Selected passage:
▼

This basic difference of interpretation has poisoned relations between Maine and the tribes ever since, and two subjects have provided regular flashpoints: fishing and gambling.

In the fall of 1982, state authorities threatened to shut down high-stakes beano games the Penobscots were holding on their reservation at Indian Island near Old Town. The games – which had been going on since the tribe won federal recognition (and, thus, sovereignty) in 1976 – featured pots of up to $10,000, or 10 times the state limit at the time.

That winter the Penobscots sued in state court to permanently prohibit state authorities from interfering with their games, arguing that since the beano proceeds were used to finance tribal government operations, they were an “internal tribal matter” under the Settlement Act.

The court disagreed, saying the term applied to “at most, the relationship between the tribe and its own members” not “its operation of gambling activities for the public at large.” The games were shut down, depriving the tribe of $125,000 in annual revenues – or about a quarter of their operating budget at the time.


In 1996, the tribe sued in federal court to be allowed to conduct gambling under the 1983 Indian Gaming Regulatory Act. They lost, the court finding that post-settlement Indian laws do not apply to the Maine tribes under the Settlement Acts.

The tribe has tried several times since to gain state approval for a casino, a potentially enormous source of revenue. A 2003 bid to build a $650 million casino in Sanford was rejected by Maine voters by a 2-1 ratio, even as they approved another referendum question allowing the creation of what became the Hollywood Slots casino in Bangor. Voters rejected their 2007 racino proposal. This year the state senate declined to authorize a proposal to build a $150 million facility in Calais, even as a second non-tribal casino has opened its doors in Oxford.

▲

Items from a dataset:
▼

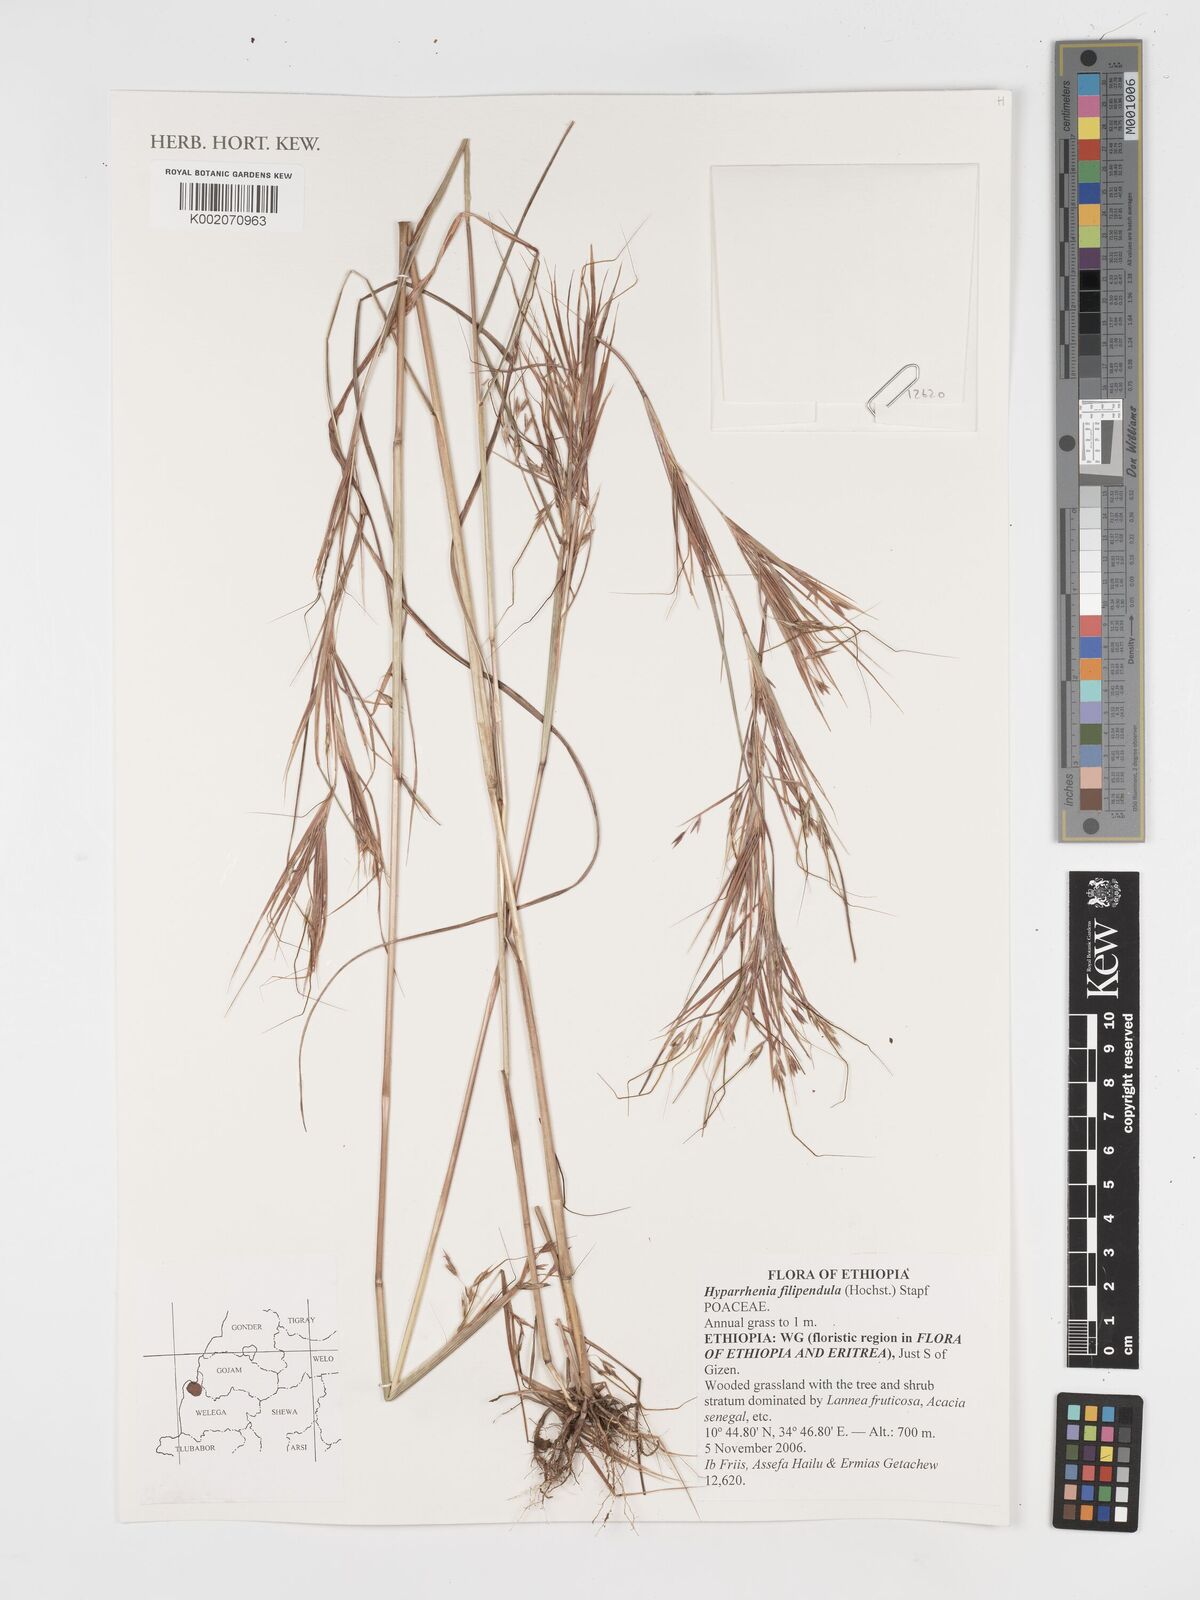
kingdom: Plantae
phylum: Tracheophyta
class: Liliopsida
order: Poales
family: Poaceae
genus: Hyparrhenia
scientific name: Hyparrhenia filipendula
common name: Tambookie grass
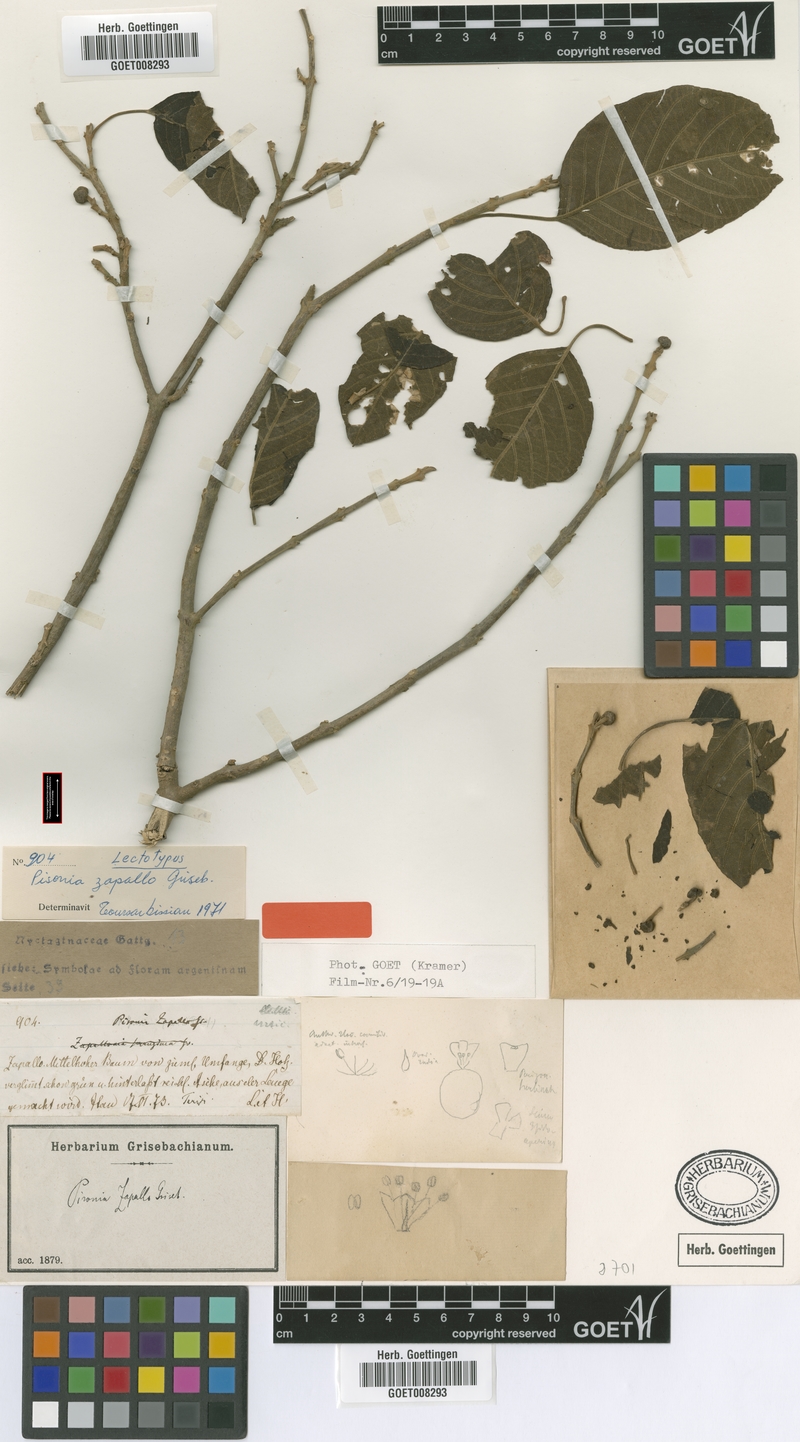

▲

Activity A: In the text on Maine and the tribes, how much annual revenue did the Penobscots lose when their beano games were shut down?
Activity B: Pick up the text on the dispute between Maine and the tribes over gambling after its last sentence and continue it.

Response A: The tribe lost $125,000 a year, about a quarter of its operating budget at the time.

Response B:
For many in the tribe, it’s hard not to draw a harsh conclusion. “It’s related to race, color, and creed,” says Clayton Cleaves, the current chief at Pleasant Point. “If God was my attorney and Moses was my adviser and the Apostles were my team and we went to Augusta we would still get turned down because of the DNA of Native Americans.”

Fishing rights have also been contentious.

In 1997, a group of Passamaquoddy claimed the aboriginal right to harvest clams and scallops off-reservation without licenses, and argued that saltwater fishing was an “internal tribal matter.” Maine’s highest court disagreed. Today the Passamaquoddy government can issue certain permits for the harvesting of marine resources, but only because the state Legislature passed a law allowing it.

Last year marine patrol officers wound up in a standoff with Passamaquoddy elver fishermen, who were fishing with licenses issued by the tribe that were invalid under state law. The state’s attempt to bring criminal charges against the fishermen continues to chill relations with the tribe.


“The tribe is exercising its inherent right and responsibility to fish, and we’ve never stopped fishing elver at any time,” says Vera Francis, a tribal activist who also makes a living fishing. “You can’t grow and strengthen the traditional economy from traditional activities without full access to engage in those activities, to learn about them, and gain and maintain the knowledge.”

“We’re Passamaquoddy – this is who we are,” she says forcefully, echoing a widespread sentiment among tribal members in regards to their right to such natural resources.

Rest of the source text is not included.